El USDA ajusta los programas alimentarios durante la pandemia para ayudar a los necesitados
Por Kimberly Mazyck, Directora de Participación y Difusión Educativa, Catholic Charities USA
Según el informe Inseguridad alimentaria en los hogares de Estados Unidos del Departamento de Agricultura, más de 35 millones de personas pasaron hambre en 2019. En 2020, debido al impacto de la pandemia, la cifra se acerca a los 50 millones de personas que sufren inseguridad alimentaria, incluidos 17 millones de niños.
El ministerio de Catholic Charities sigue atendiendo al creciente número de personas que necesitan alimentos. El alcance de Catholic Charities se complementa con el de quienes trabajan en bancos de alimentos, organizaciones sin fines de lucro y agencias locales y federales. De hecho, la pandemia de COVID-19 provocó ajustes en muchos programas federales para ayudar a las personas a obtener comidas nutritivas.
El gobierno federal realizó cambios significativos y proporcionó exenciones a los programas con el fin de agilizar y aumentar la disponibilidad de alimentos nutritivos para las personas y las familias. En la Ley de Respuesta al Coronavirus Families First, el Secretario de Agricultura obtuvo autoridad para aprobar planes de agencias estatales para normas de emergencia temporales de elegibilidad y niveles de beneficios bajo la Ley de Alimentos y Nutrición de 2008.
A continuación figuran algunos de los cambios y exenciones emitidos por el Servicio de Alimentación y Nutrición (FNS) del USDA:
- Huertos de emergencia : Los Estados pueden conceder suplementos de emergencia a los hogares beneficiarios del Programa de Asistencia Nutricional Suplementaria (SNAP) que normalmente reciben menos de la prestación máxima.
- Transferencia electrónica de prestaciones en caso de pandemia (P-EBT): Permitir a los estados proporcionar prestaciones (similares a SNAP) a los niños que normalmente reciben comidas escolares gratuitas o a precio reducido.
- SNAP Compras en línea: Ampliación de la compra en línea de SNAP para apoyar el distanciamiento social en casi tres cuartas partes de los estados, cubriendo el 90% de los hogares SNAP.
- Renuncia al horario de comidas: Permitir que las comidas se sirvan a los niños fuera de los horarios tradicionales para maximizar la flexibilidad para la recogida de comidas hasta junio de 2021.
- Exención de alimentación no conglomerada: Permitir que las comidas se sirvan en entornos no grupales para favorecer el distanciamiento social.
- Renuncia de los padres/tutores a la recogida de comidas: Permite a los padres/tutores recoger las comidas sin la presencia de los niños y llevárselas a casa.
- Apoyo a los participantes en el Programa de Distribución de Alimentos en las Reservas Indígenas: Proporcionar 100 millones de dólares adicionales para la respuesta COVID-19, aumentar el paquete mensual de alimentos y proporcionar apoyo administrativo.

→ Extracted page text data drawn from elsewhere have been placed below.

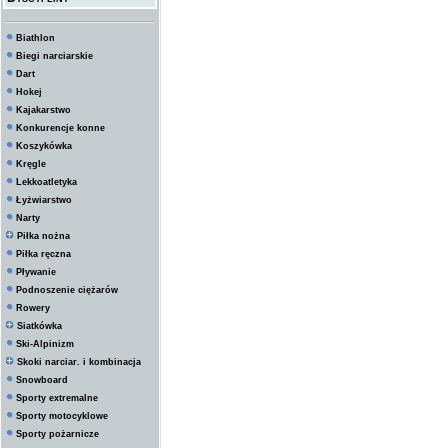
Biathlon
Biegi narciarskie
Dart
Hokej
Kajakarstwo
Konkurencje konne
Koszykówka
Kręgle
Lekkoatletyka
Łyżwiarstwo
Narty
Piłka nożna
Piłka ręczna
Pływanie
Podnoszenie ciężarów
Rowery
Siatkówka
Ski-Alpinizm
Skoki narciar. i kombinacja
Snowboard
Sporty extremalne
Sporty motocyklowe
Sporty pożarnicze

- Prórrogas de las exenciones aprobadas: El FNS está extendiendo todas las exenciones actuales hasta el final de la pandemia para todas las agencias estatales de WIC (Mujeres, Bebés y Niños) que elijan continuar operando bajo dichas exenciones.

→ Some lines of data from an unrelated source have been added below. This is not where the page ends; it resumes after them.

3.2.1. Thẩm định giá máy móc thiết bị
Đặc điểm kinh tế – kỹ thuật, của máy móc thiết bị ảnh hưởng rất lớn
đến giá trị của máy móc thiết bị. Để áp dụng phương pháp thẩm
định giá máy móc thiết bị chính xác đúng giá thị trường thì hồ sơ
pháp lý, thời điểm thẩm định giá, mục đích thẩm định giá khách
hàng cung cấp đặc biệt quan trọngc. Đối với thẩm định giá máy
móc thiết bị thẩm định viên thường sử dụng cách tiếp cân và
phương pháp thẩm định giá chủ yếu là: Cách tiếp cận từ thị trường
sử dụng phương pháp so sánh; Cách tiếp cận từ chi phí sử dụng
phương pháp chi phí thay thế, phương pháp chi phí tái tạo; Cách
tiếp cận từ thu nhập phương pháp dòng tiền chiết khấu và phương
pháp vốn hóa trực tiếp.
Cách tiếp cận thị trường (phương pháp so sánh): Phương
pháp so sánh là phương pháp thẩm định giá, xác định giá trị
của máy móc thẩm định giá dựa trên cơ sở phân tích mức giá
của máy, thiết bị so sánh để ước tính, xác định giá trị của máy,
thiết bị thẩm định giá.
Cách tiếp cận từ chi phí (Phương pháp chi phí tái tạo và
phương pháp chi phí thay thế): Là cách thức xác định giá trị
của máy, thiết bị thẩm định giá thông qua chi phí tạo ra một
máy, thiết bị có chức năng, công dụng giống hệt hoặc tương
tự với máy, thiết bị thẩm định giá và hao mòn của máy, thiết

- Renuncias a la emisión de prestaciones a distancia: Las agencias WIC pueden emitir beneficios a distancia para que los participantes no tengan que recoger sus beneficios WIC en persona.
- Distribución directa - El FNS está permitiendo que las agencias de WIC que actualmente operan modelos de distribución directa emitan dos meses de beneficios a los participantes a la vez debido a los cierres y a la necesidad de distanciamiento social.
Además de estos cambios, el Departamento de Agricultura diseñó una página web con información sobre los programas que se han adaptado a las condiciones del COVID-19. La página web ofrece abundante información para las agencias de servicios sociales y sus clientes.
A medida que la gente sigue afrontando el impacto de la pandemia, los cambios en los programas han creado una flexibilidad que garantiza que los niños, las personas y las familias dispongan de alimentos cerca de sus casas o entregados en su residencia, lo que les permite practicar el distanciamiento social.
Algunas de las innovaciones debidas a COVID-19 revelaron modificaciones que pueden ser necesarias de forma permanente. Como mínimo, debería realizarse un análisis exhaustivo de los cambios y las exenciones una vez finalizada la pandemia. Los resultados pueden revelar soluciones y cambios permanentes que permitan lograr una mayor seguridad alimentaria en el futuro.